Donc vous changez le contexte de l’innovation. L’innovation ne viendra pas forcément de grandes évolutions technologiques, mais on aura une poule plus nutritive, une nourriture saine et un usage de la bagasse et une transformation sur de multiples domaines. Tout est connecté et je peux commencer à changer l’économie du territoire.

Pensez-vous que cette transition peut s’opérer rapidement et sans résistance ?

Dans l’innovation, il faut construire la confiance. Quand quelqu’un arrive avec des idées hors du raisonnable, qu’on ne connaissait pas, on lui demande de voir les résultats chez soi. Il n’y a pas de bagasse jusqu’à juin, mais on va déguster les champignons d’ici à juillet. On va faire les installations entre-temps.

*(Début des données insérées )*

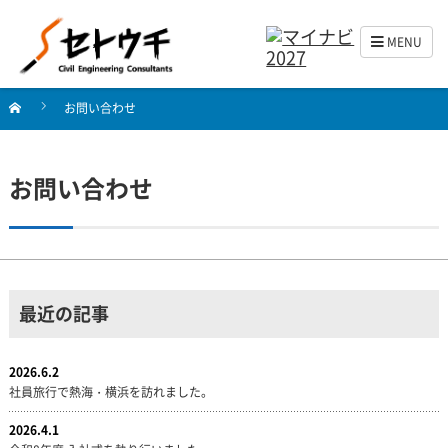
MENU
お問い合わせ
お問い合わせ
最近の記事
2026.6.2
社員旅行で熱海・横浜を訪れました。
2026.4.1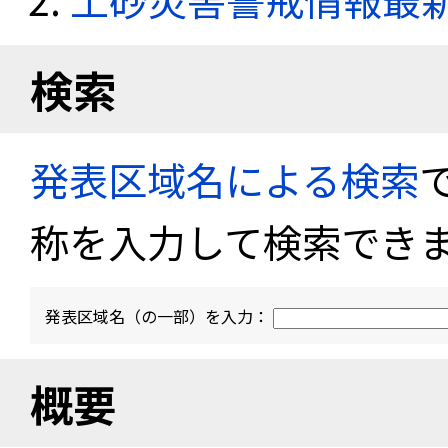
検索
発表区域名による検索
称を入力して検索でき
発表区域名（の一部）を入力：
概要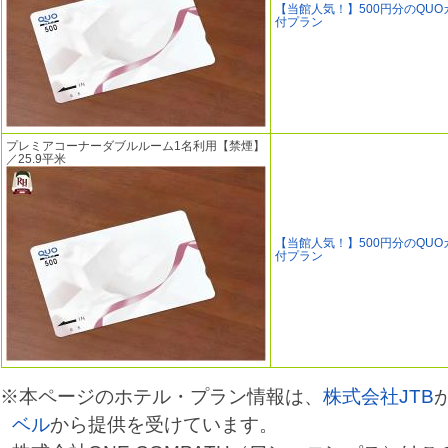
【当館人気！】500円分のQUO
付プラン
プレミアコーナーダブルルーム1名利用【禁煙】
／25.9平米
【当館人気！】500円分のQUO
付プラン
※本ページのホテル・プラン情報は、
株式会社JTB
ベル
から提供を受けています。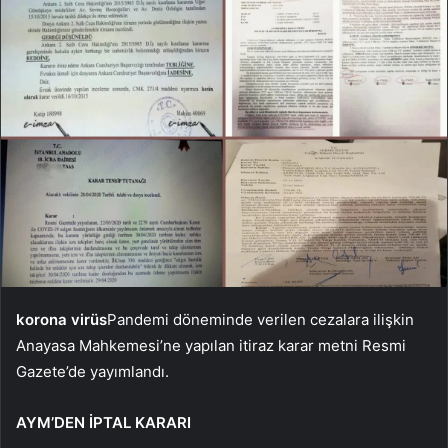
korona virüs
Pandemi döneminde verilen cezalara ilişkin
Anayasa Mahkemesi’ne yapılan itiraz karar metni Resmi
Gazete’de yayımlandı.
AYM’DEN İPTAL KARARI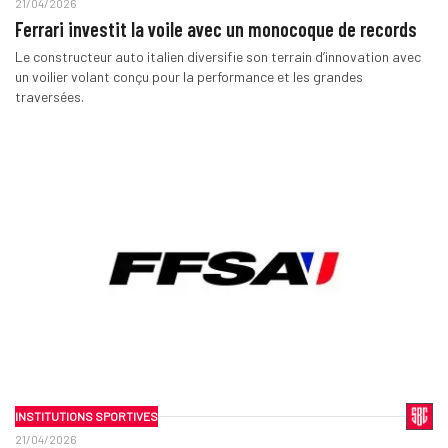
21/04/2026
Ferrari investit la voile avec un monocoque de records
Le constructeur auto italien diversifie son terrain d’innovation avec
un voilier volant conçu pour la performance et les grandes
traversées.
INSTITUTIONS SPORTIVES
21/04/2026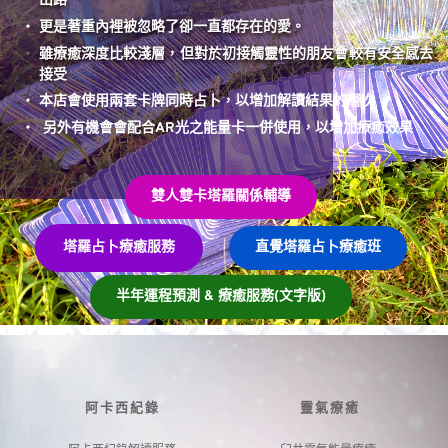
出路
更是著重內裡被忽略了卻一直都存在的愛。
雖療癒深度比較淺層，但對於初接觸靈性的朋友會較有安全感去
接受
本店會使用兩套卡牌同時占卜，以增加解讀結果的層次
 另外有機會會配合AR光之能量卡一併使用，以增加療癒效果
雙人雙卡塔羅關係輔導
塔羅占卜療癒服務
​直覺塔羅占卜療癒班
半年運程預測 & 療癒服務(文字版)
阿卡西紀錄
靈氣療癒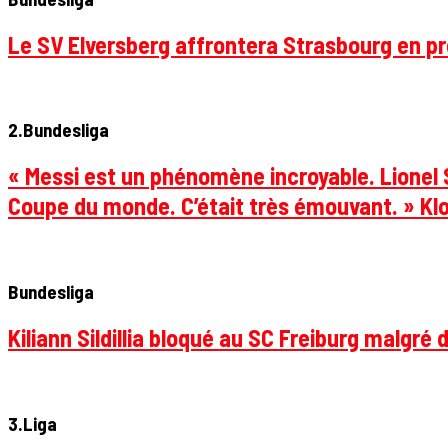
Le SV Elversberg affrontera Strasbourg en pr
2.Bundesliga
« Messi est un phénomène incroyable. Lionel S
Coupe du monde. C’était très émouvant. » Klo
Bundesliga
Kiliann Sildillia bloqué au SC Freiburg malgré 
3.Liga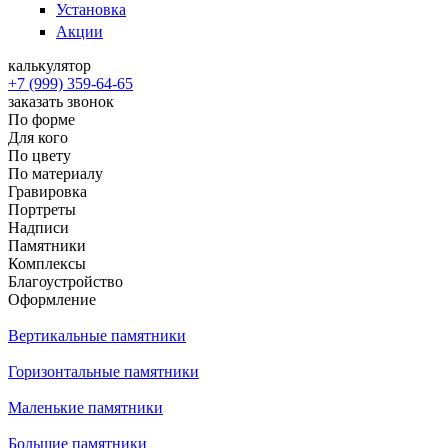
Установка
Акции
калькулятор
+7 (999) 359-64-65
заказать звонок
По форме
Для кого
По цвету
По материалу
Гравировка
Портреты
Надписи
Памятники
Комплексы
Благоустройство
Оформление
Вертикальные памятники
Горизонтальные памятники
Маленькие памятники
Большие памятники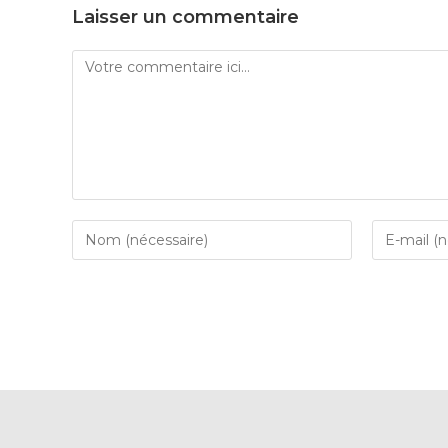
Laisser un commentaire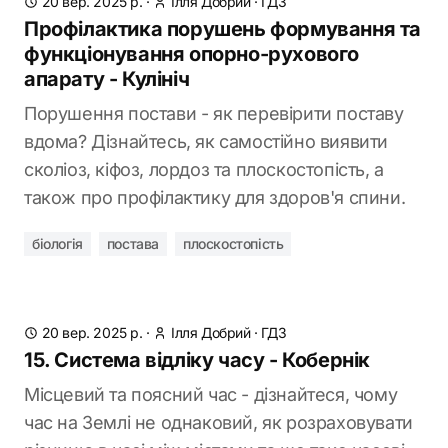
20 вер. 2025 р.
·
Ілля Добрий
·
ГДЗ
Профілактика порушень формування та
функціонування опорно-рухового
апарату - Кулініч
Порушення постави - як перевірити поставу
вдома? Дізнайтесь, як самостійно виявити
сколіоз, кіфоз, лордоз та плоскостопість, а
також про профілактику для здоров'я спини.
біологія
постава
плоскостопість
20 вер. 2025 р.
·
Ілля Добрий
·
ГДЗ
15. Система відліку часу - Кобернік
Місцевий та поясний час - дізнайтеся, чому
час на Землі не однаковий, як розраховувати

Les champignons seront cultivés dans des serres, des constructions nouvelles ?

Fidèle à la philosophie de l’économie bleue, on utilise ce qu’on a à disposition. Le pays est en train de partir de l’économie du sucre, et il y a tant de structure qui sont fermées à Maurice alors qu’elles réunissent les conditions extraordinaires de gestion d’air et de température et de luminosité. J’observe et je trouve des fours pour sécher, des produits en inox et des installations facilement. Ce sont des stranded assets de l’immobilier qui ne sont pas exploités.

Quelles variétés de champignon seront cultivées ?

Le champignon blanc ? Le champignon blanc est le plus connu. Mais on visera différents types de champignons. On travaillera avec un entrepreneur qui a déjà installé plus de 500 exploitations de champignons sur différents sites. Il y a des entrepreneurs qui se sont lancés, mais passer de cinq kilos à mille kilos par jour, cela nécessite de l’expertise et de l’organisation. L’économie de Maurice a toujours pensé en grand, en volume, que ce soit dans le textile ou dans le sucre. Dans votre ADN, vous pensez en tonnes, pas en kilos. Et pour atteindre du volume dans le créneau du champignon, on peut penser à une association de quatre ou cinq entrepreneurs.